In the shadow of the pandemic, the leather sector is now facing huge difficulties and more children are ending up working in the sector than ever. Lockdowns caused the closure of most leather supply chain factories and workplaces for three months in 2020 and overall demand dropped, yet there was still pressure on factories to maintain production. To cut costs, factory managers laid off adult workers and hired children at lower wages to replace them. This pushed families into crisis. Their overall reduced income impacted their ability to buy food and pay rent, and many children faced the stark choice of undertake dangerous work or starve.
However, simplistic responses like shutting down informal businesses can, like it or not, expose children to even worse harm. Children only do this work because they have no other choice if they and their families are to eat. To take away their leather work would be to leave them and their families with even less income and less options, which would only force them to work in other sectors of the informal economy. That displaces the worst forms of child labour, solving nothing.

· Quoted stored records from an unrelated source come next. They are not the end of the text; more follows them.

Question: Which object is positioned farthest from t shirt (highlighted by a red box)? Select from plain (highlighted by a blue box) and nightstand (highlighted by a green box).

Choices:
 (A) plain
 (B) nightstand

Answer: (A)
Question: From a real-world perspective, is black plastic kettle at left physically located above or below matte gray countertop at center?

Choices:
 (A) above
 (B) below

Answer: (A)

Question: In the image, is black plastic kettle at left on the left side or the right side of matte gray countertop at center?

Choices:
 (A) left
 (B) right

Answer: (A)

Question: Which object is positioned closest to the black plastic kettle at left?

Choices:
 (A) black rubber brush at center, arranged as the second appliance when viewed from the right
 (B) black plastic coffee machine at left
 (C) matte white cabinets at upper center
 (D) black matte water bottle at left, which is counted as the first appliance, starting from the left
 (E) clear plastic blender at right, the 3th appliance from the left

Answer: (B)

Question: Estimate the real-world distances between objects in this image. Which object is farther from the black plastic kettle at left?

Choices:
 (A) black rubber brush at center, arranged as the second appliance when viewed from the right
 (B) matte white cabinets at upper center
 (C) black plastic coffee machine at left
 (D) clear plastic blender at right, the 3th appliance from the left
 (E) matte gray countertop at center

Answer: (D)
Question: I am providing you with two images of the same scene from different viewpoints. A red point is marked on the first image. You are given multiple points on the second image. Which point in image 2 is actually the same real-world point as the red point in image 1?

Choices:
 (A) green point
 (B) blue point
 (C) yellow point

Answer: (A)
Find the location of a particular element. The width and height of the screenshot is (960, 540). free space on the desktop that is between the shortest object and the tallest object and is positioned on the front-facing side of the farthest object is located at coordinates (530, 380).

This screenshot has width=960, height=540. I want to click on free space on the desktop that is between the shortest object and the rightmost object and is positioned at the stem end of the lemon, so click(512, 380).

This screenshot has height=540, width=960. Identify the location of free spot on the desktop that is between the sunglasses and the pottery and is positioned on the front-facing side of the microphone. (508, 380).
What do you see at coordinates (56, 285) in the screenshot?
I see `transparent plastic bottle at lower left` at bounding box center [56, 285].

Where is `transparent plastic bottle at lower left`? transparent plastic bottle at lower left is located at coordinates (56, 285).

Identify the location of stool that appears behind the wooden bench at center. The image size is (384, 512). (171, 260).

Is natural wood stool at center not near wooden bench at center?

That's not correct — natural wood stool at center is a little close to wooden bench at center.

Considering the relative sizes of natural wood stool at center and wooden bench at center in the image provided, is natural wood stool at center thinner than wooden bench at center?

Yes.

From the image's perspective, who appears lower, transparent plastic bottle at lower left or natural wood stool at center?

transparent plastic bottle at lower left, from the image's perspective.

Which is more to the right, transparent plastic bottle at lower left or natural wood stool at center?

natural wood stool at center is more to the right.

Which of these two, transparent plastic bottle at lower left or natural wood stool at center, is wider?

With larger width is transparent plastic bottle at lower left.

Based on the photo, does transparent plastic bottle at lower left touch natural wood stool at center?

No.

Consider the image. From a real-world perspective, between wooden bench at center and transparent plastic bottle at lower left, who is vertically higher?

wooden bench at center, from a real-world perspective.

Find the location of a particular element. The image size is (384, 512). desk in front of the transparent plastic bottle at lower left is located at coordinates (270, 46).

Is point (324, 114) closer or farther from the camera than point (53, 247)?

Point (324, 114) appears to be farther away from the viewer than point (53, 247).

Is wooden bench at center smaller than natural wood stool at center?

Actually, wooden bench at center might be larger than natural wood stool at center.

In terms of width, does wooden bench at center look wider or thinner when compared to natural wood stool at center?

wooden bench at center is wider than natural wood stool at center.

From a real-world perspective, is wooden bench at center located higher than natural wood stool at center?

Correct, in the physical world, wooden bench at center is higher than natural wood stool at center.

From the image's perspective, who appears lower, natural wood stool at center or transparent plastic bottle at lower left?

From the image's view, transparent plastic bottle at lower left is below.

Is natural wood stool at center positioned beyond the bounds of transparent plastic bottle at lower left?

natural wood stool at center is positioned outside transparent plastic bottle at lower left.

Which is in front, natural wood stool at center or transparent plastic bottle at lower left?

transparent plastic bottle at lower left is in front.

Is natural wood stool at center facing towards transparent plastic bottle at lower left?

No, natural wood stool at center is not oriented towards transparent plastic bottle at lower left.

Harm reduction as the leitmotif of sustainable solutions
In the context of calls to ‘eliminate child labour in all its forms by 2025’ we risk diluting our effort in countries with a significant problem by not focusing on where the worst forms of child labour exist. To have the maximum impact in terms of reducing immediate harm to children, we must have a very strong focus on children in the worst forms of child labour, typically in small and medium enterprises, especially in the informal, unregulated sectors. Dealing with the unregulated informal sector is a far more complex challenge than engaging with a handful of large exporters, yet it is essential as the informal sector is where the most exploitative and dangerous forms of child labour are found. This is much harder than talking to governments and large companies, but it is where the most immediate change needs to happen. To do this we have to engage directly with these small businesses.
By listening to children and raising awareness with their employers there may be immediate, and low-cost actions that can be taken to reduce the risk to them, for example, creating a safer, healthier working environment. Progress can also be made by listening to the voices of the small business community to understand the best levers and biggest constraints for meaningful and tangible change.
*Kutubuddin is a pseudonym used to protect the child’s anonymity.